Am liebsten leben Menschen in ihrer eigenen Heimat. Vorausgesetzt, ihre Existenz ist nicht bedroht und sie haben ein menschenwürdiges Leben. Flucht ist der letzte, oft lebensgefährliche Ausweg aus Krieg, Terror, Verfolgung, Naturkatastrophen und extremer existenzbedrohender Not, wenn kein Schutz mehr in der Heimat existiert. Es ist immer eine radikale Entscheidung.
Nah an der Lebenswirklichkeit der bedürftigen Menschen
Um Menschen auf der Flucht in Form von Nothilfe zu unterstützen oder aber direkt in der Heimat soziale und pastorale Projekte zu fördern hat die Hauptabteilung Weltkirche in der Diözese Rottenburg-Stuttgart ein weltweites Netzwerk mit weltkirchlichen Partnern gebildet, die mit den Bedürfnissen der Notleidenden vor Ort vertraut sind. Besonders effektiv ist weltkirchliche Hilfe deshalb, weil die Kirche vor Ort, mit ihren caritativen Einrichtungen nah an der konkreten Lebenswirklichkeit der bedürftigen Menschen ist und auch bleibt, nachdem die Berichterstattung über die humanitäre Katastrophe in den Medien verklungen ist.
Investitionen in das gemeinsame Haus
„Es ist wichtig, Menschen auf der Flucht in Form von Nothilfe zu helfen.

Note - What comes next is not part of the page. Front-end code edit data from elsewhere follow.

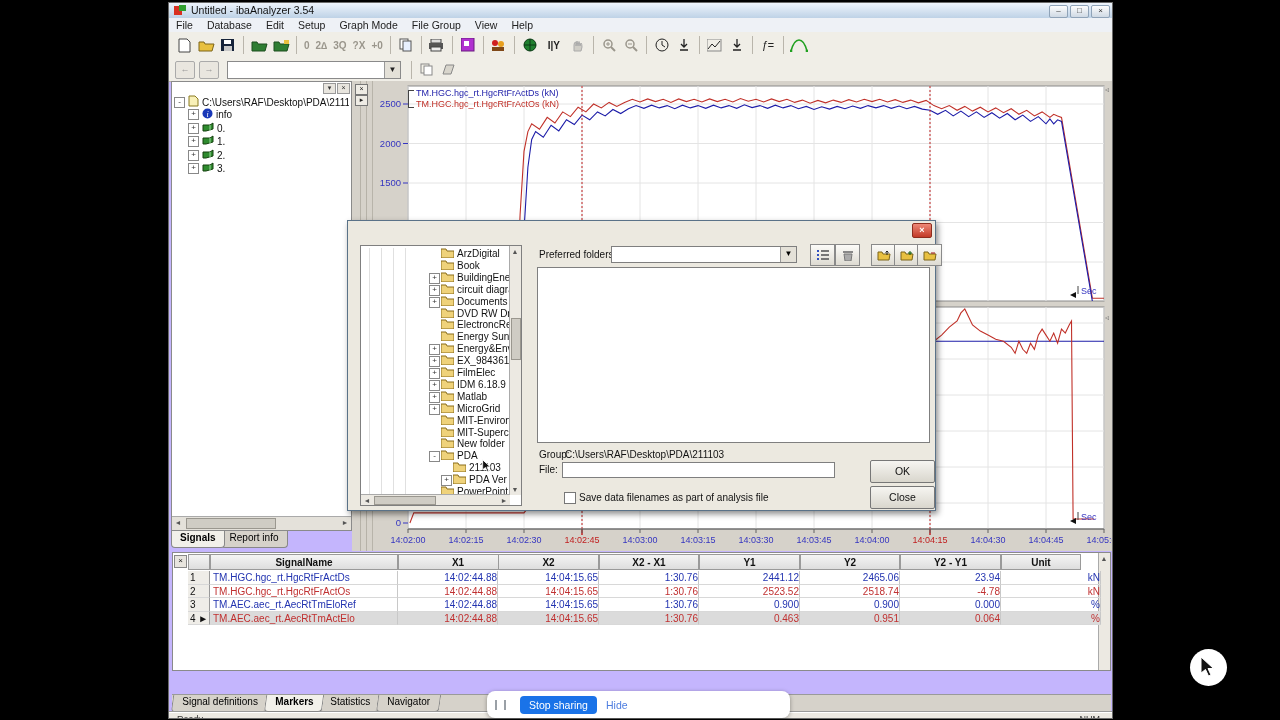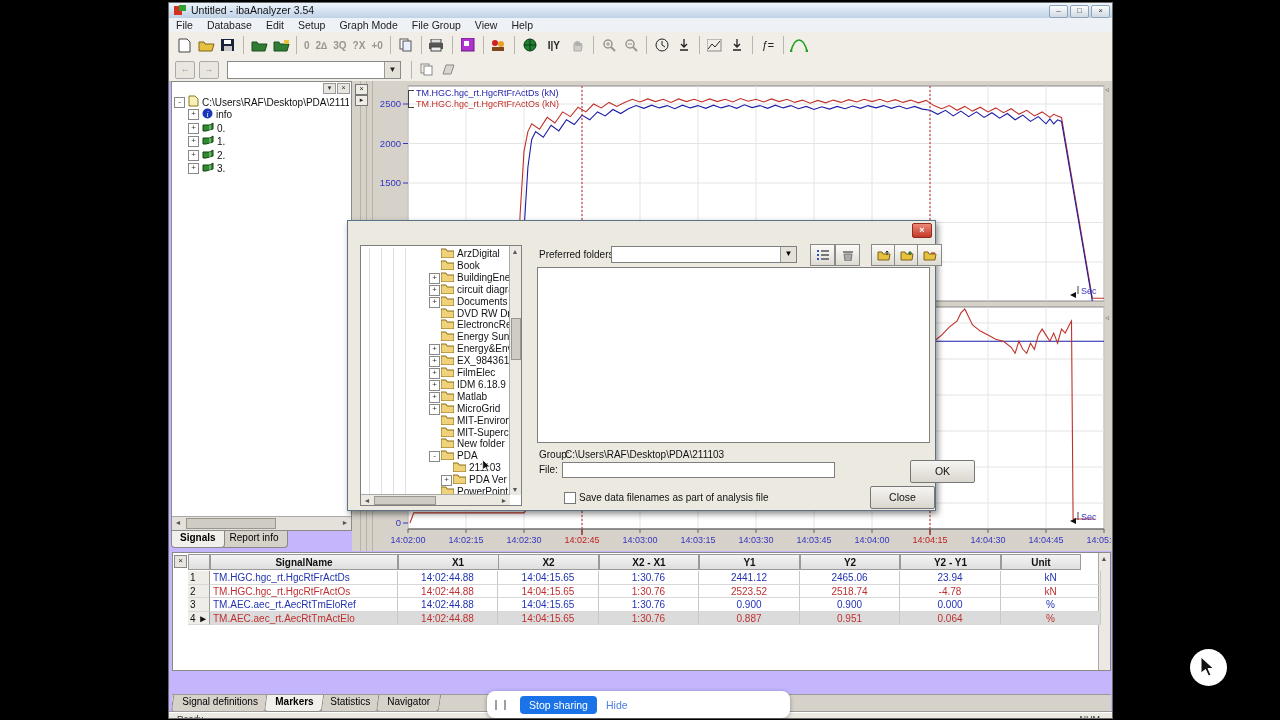--- a/index.html
+++ b/index.html
@@ -672,7 +672,7 @@
     <span class="dlglabel" style="left:217px;top:228px;">C:\Users\RAF\Desktop\PDA\211103</span>
     <span class="dlglabel" style="left:191px;top:243px;">File:</span>
     <input id="fileinput" style="">
-    <span class="dlgbtn" style="top:239px;margin-left:40px;">OK</span>
+    <span class="dlgbtn" style="top:239px;">OK</span>
     <span id="chkbox"></span>
     <span class="dlglabel" style="left:231px;top:271px;">Save data filenames as part of analysis file</span>
     <span class="dlgbtn" style="top:265px;">Close</span>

Letztendlich kommt es aber darauf an, dass wir mit den Projekten, die wir unterstützen, dazu beitragen, benachteiligten und bedrohten Menschen an allen Orten ein lebenswürdiges Leben zu ermöglichen. Man kann dies als „Investitionen in das gemeinsame Haus“ verstehen, wie Papst Franziskus in „Laudato Si“ die Erde als gemeinsamen Lebensraum der Menschen nennt“, erklärt Dr. Wolf-Gero Reichert, Geschäftsführer der Hauptabteilung Weltkirche in der Diözese.